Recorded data
┌────────
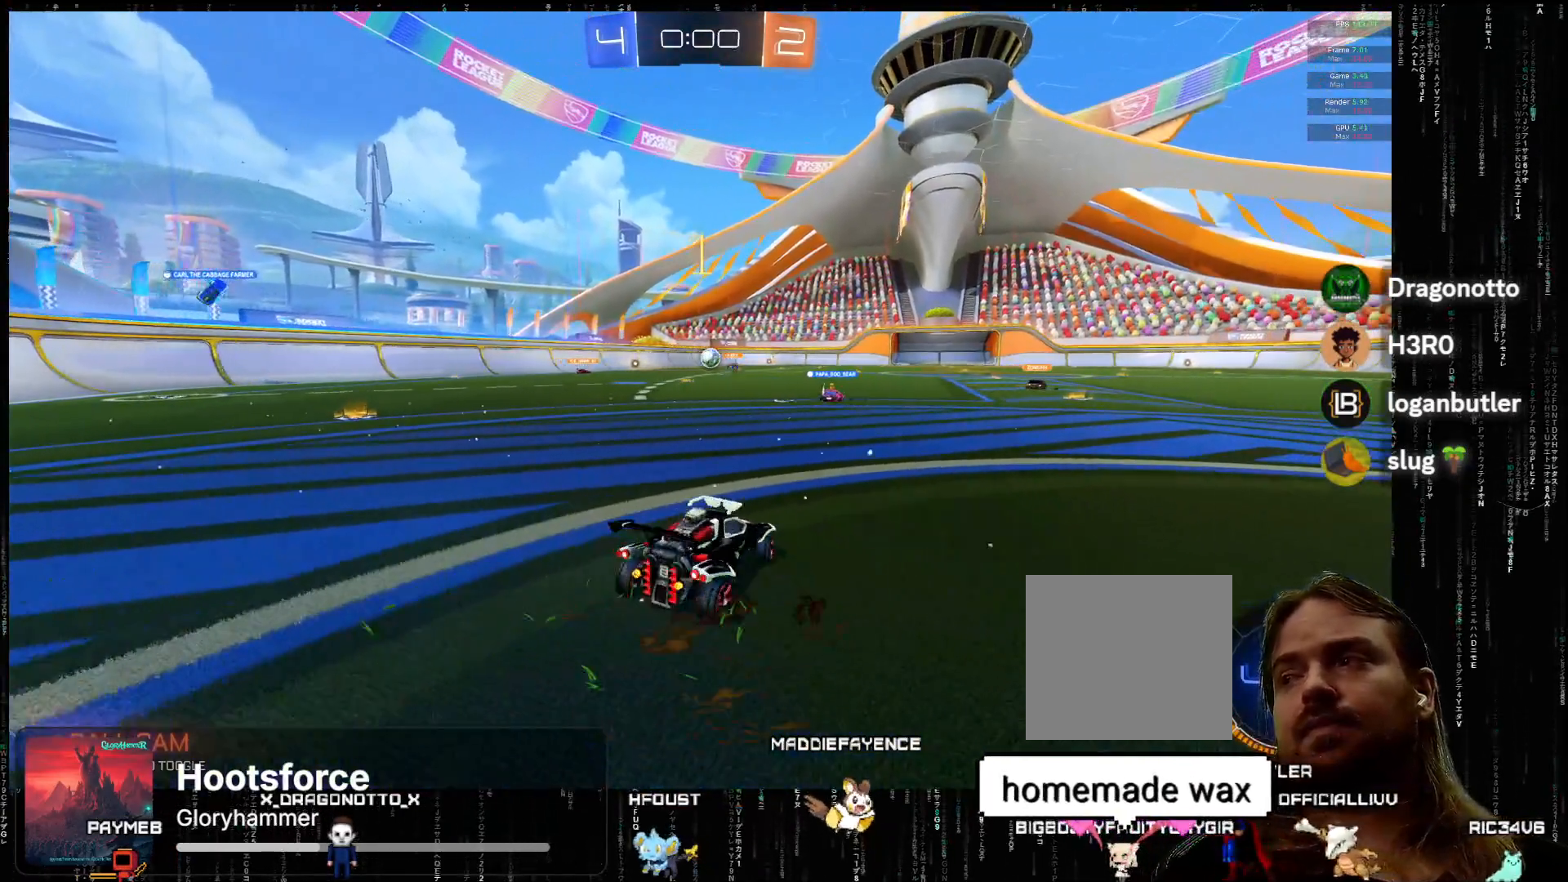
{"buttons": ["R2"], "left_stick": "down-right", "events": [[17, "B", "down"], [67, "B", "up"], [333, "left_stick", "down"], [383, "left_stick", "down-right"]]}
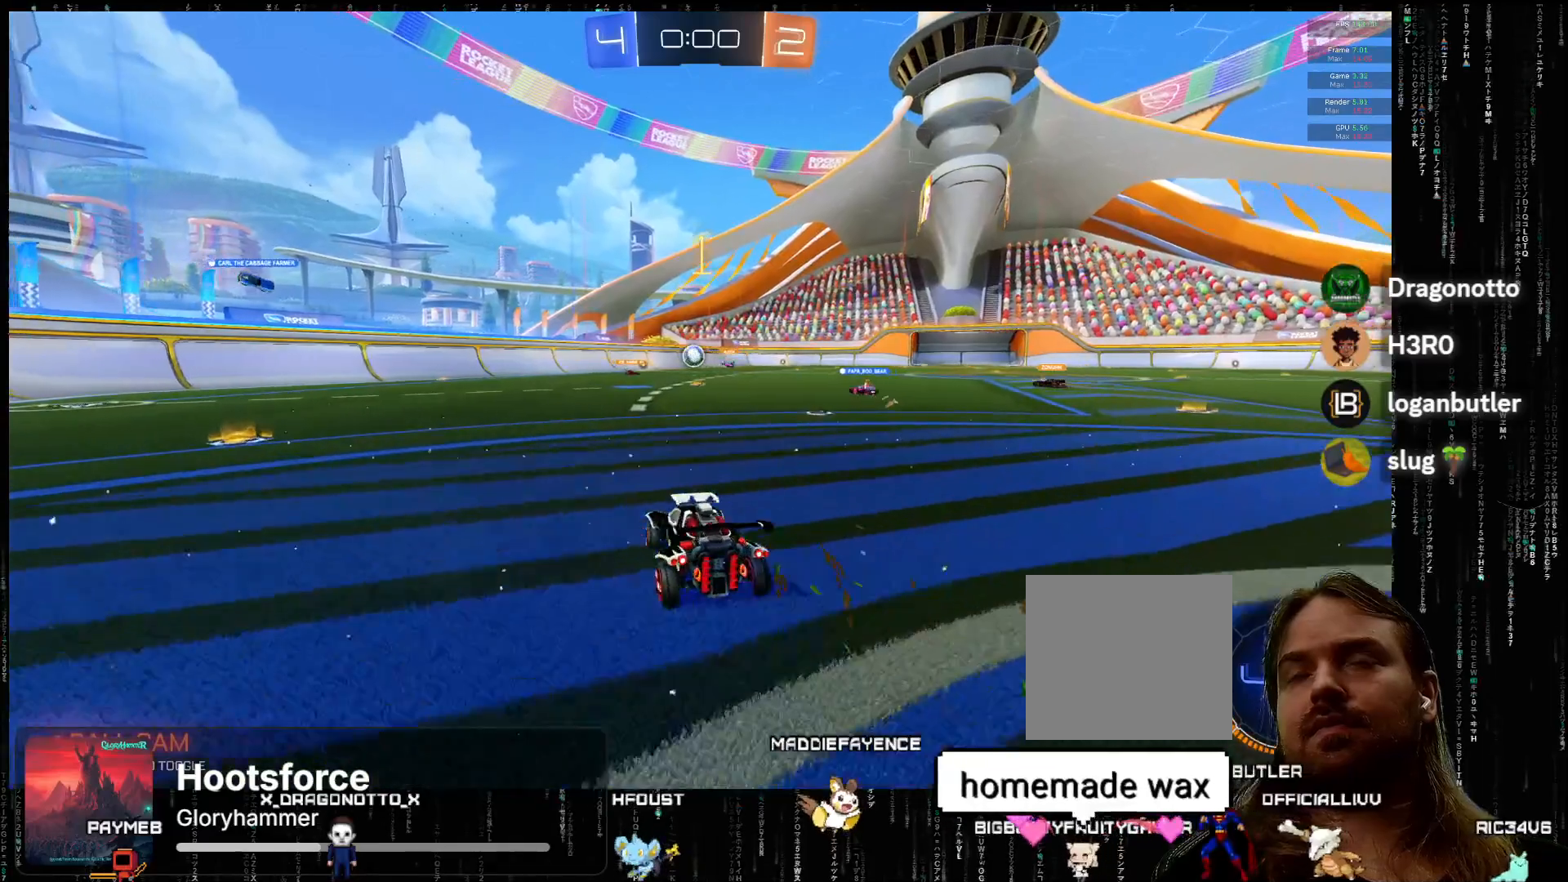
{"buttons": ["R2"], "left_stick": "center", "events": [[83, "left_stick", "center"], [150, "left_stick", "left"], [433, "left_stick", "center"]]}
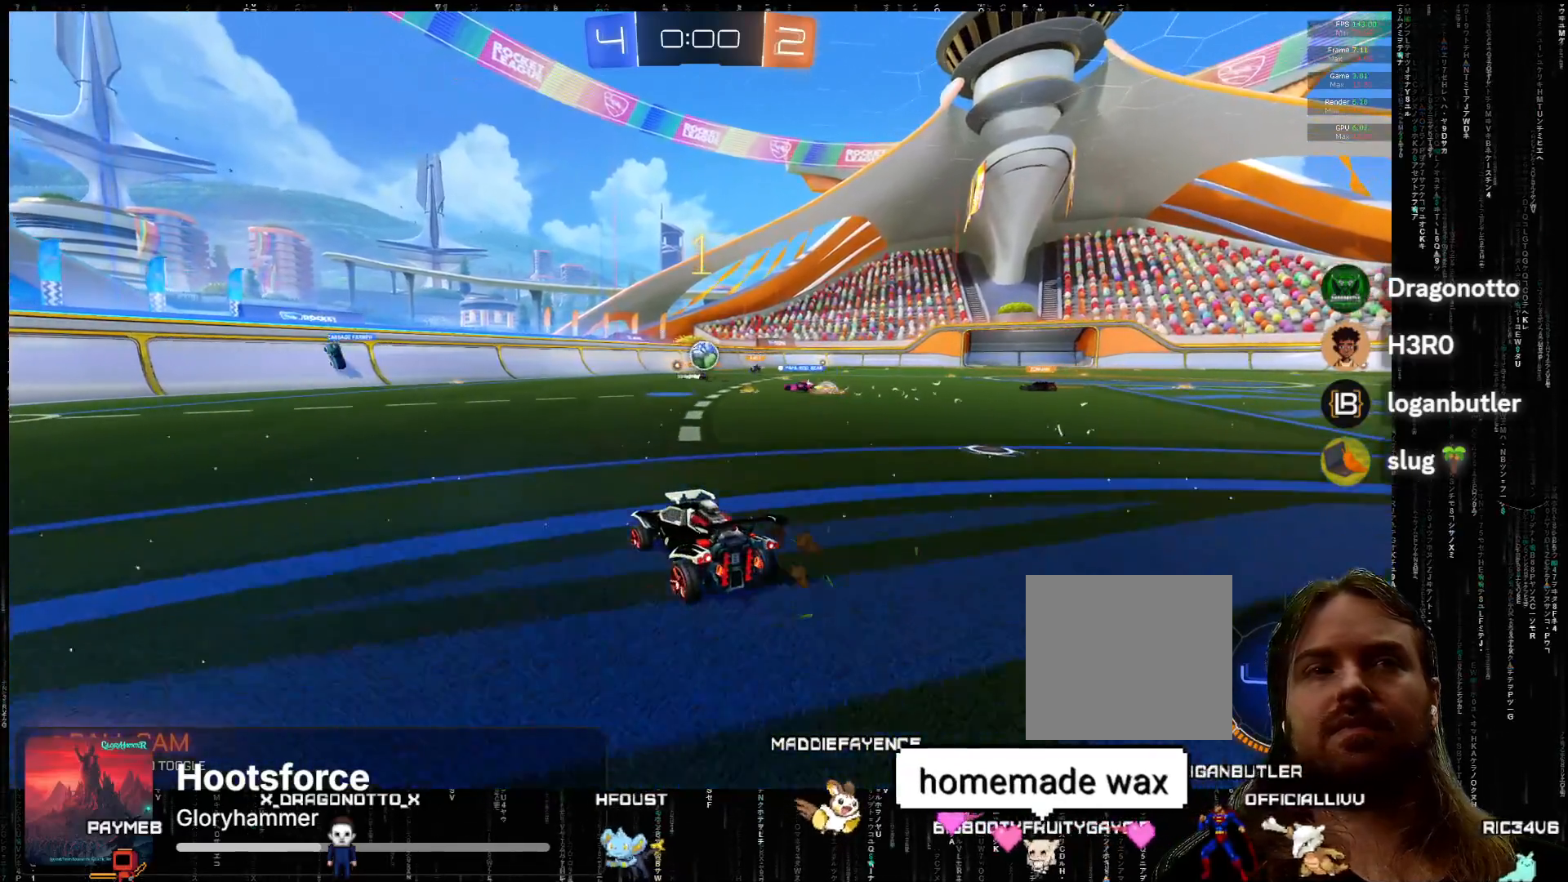
{"buttons": ["R2"], "left_stick": "right", "events": [[83, "left_stick", "right"], [367, "left_stick", "center"], [500, "left_stick", "right"]]}
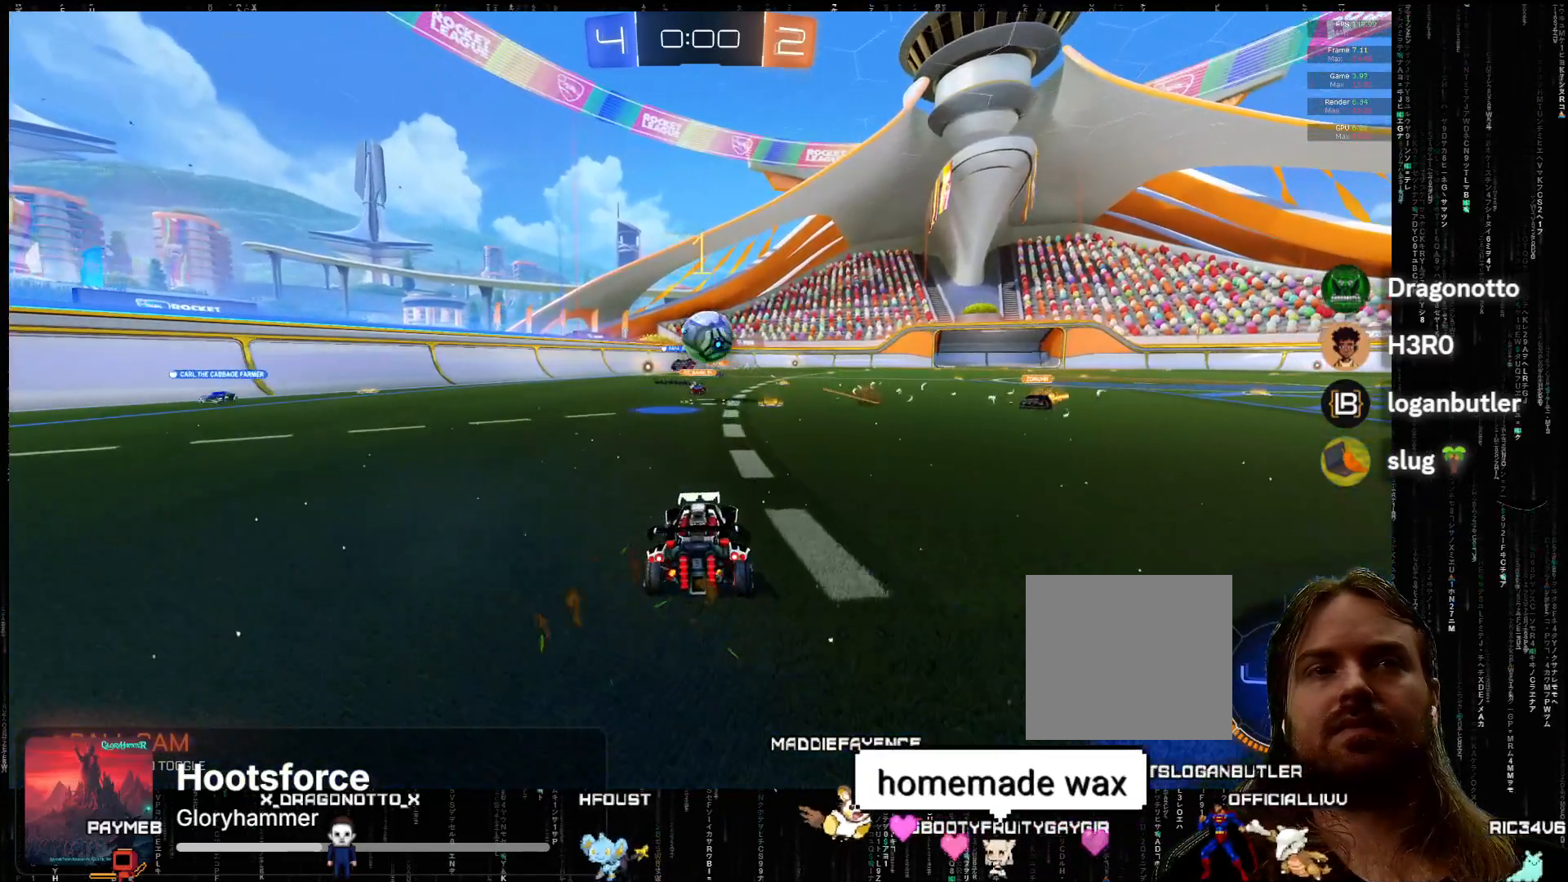
{"buttons": [], "left_stick": "center", "events": [[50, "left_stick", "center"], [100, "A", "down"], [267, "X", "down"], [267, "left_stick", "down"], [283, "A", "up"], [433, "X", "up"], [467, "left_stick", "center"], [483, "R2", "up"]]}
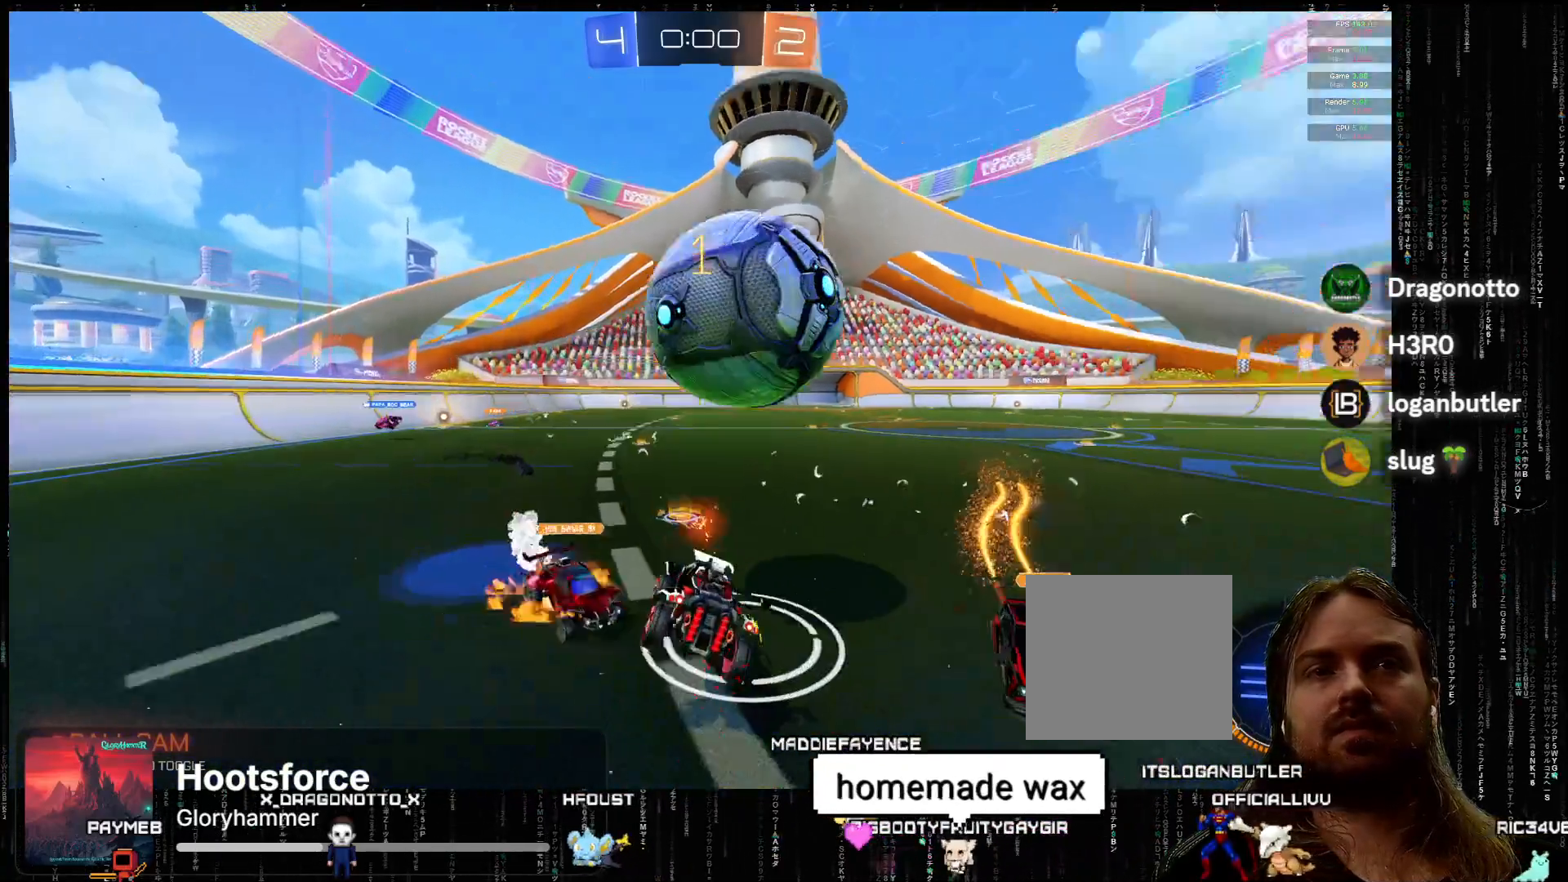
{"buttons": ["R2"], "left_stick": "right", "events": [[117, "left_stick", "left"], [317, "R2", "down"], [383, "left_stick", "center"], [433, "left_stick", "right"]]}
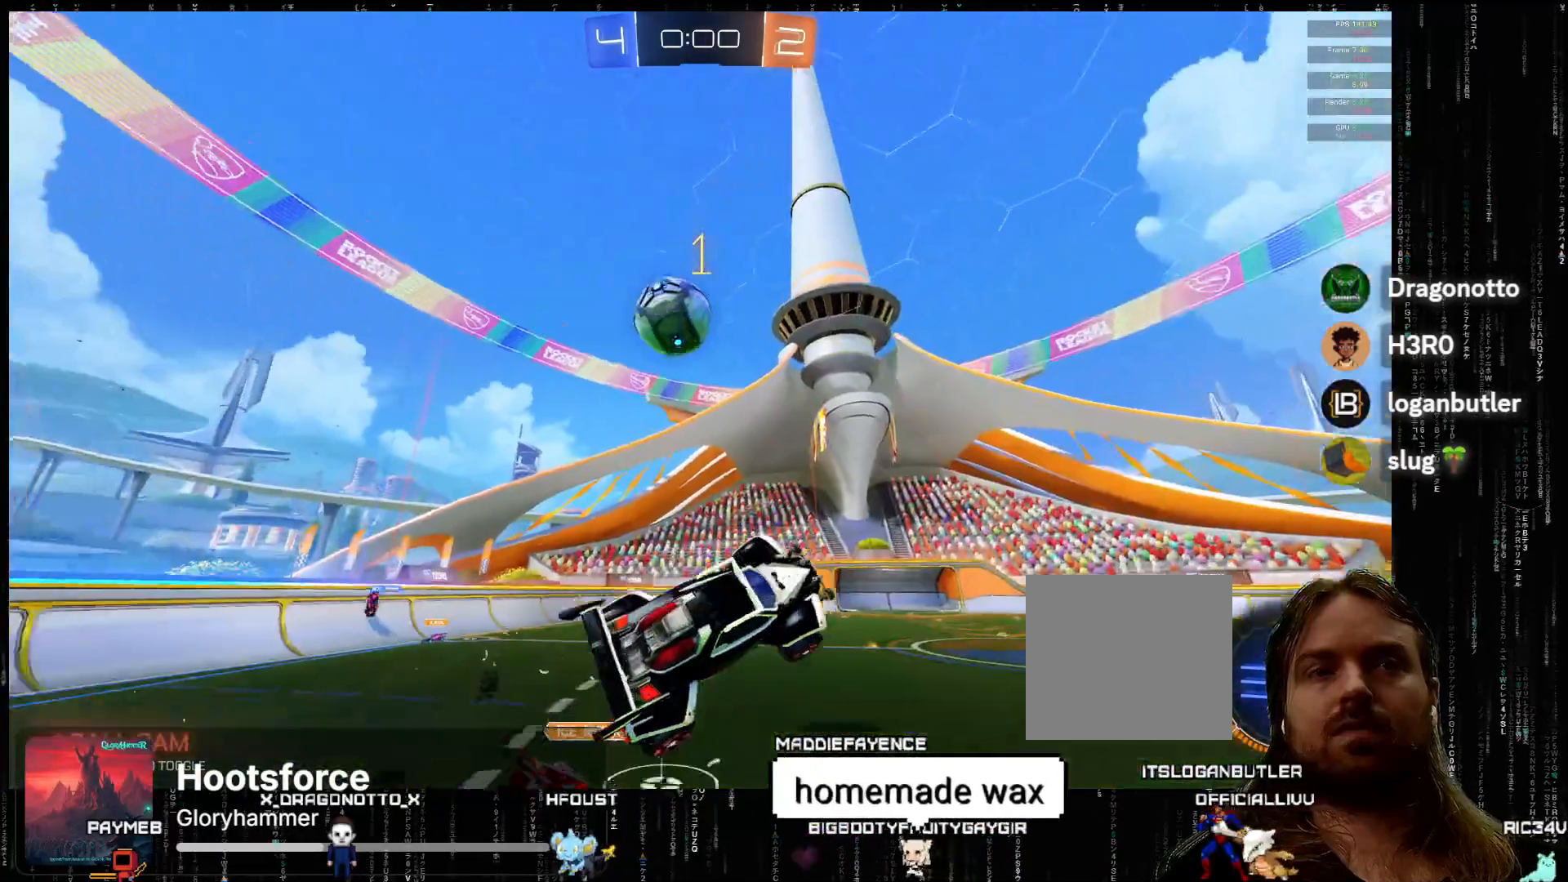
{"buttons": ["R2"], "left_stick": "center", "events": [[17, "left_stick", "center"], [133, "left_stick", "up-left"], [150, "L2", "down"], [233, "L2", "up"], [283, "left_stick", "center"]]}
└────────
## [TASK REQUIREMENTS]
Transcribe each entry above exactly, apart from the pictures.

## [ANSWER BELOW]
{"buttons": ["R2"], "left_stick": "down-right", "events": [[17, "B", "down"], [67, "B", "up"], [333, "left_stick", "down"], [383, "left_stick", "down-right"]]}
{"buttons": ["R2"], "left_stick": "center", "events": [[83, "left_stick", "center"], [150, "left_stick", "left"], [433, "left_stick", "center"]]}
{"buttons": ["R2"], "left_stick": "right", "events": [[83, "left_stick", "right"], [367, "left_stick", "center"], [500, "left_stick", "right"]]}
{"buttons": [], "left_stick": "center", "events": [[50, "left_stick", "center"], [100, "A", "down"], [267, "X", "down"], [267, "left_stick", "down"], [283, "A", "up"], [433, "X", "up"], [467, "left_stick", "center"], [483, "R2", "up"]]}
{"buttons": ["R2"], "left_stick": "right", "events": [[117, "left_stick", "left"], [317, "R2", "down"], [383, "left_stick", "center"], [433, "left_stick", "right"]]}
{"buttons": ["R2"], "left_stick": "center", "events": [[17, "left_stick", "center"], [133, "left_stick", "up-left"], [150, "L2", "down"], [233, "L2", "up"], [283, "left_stick", "center"]]}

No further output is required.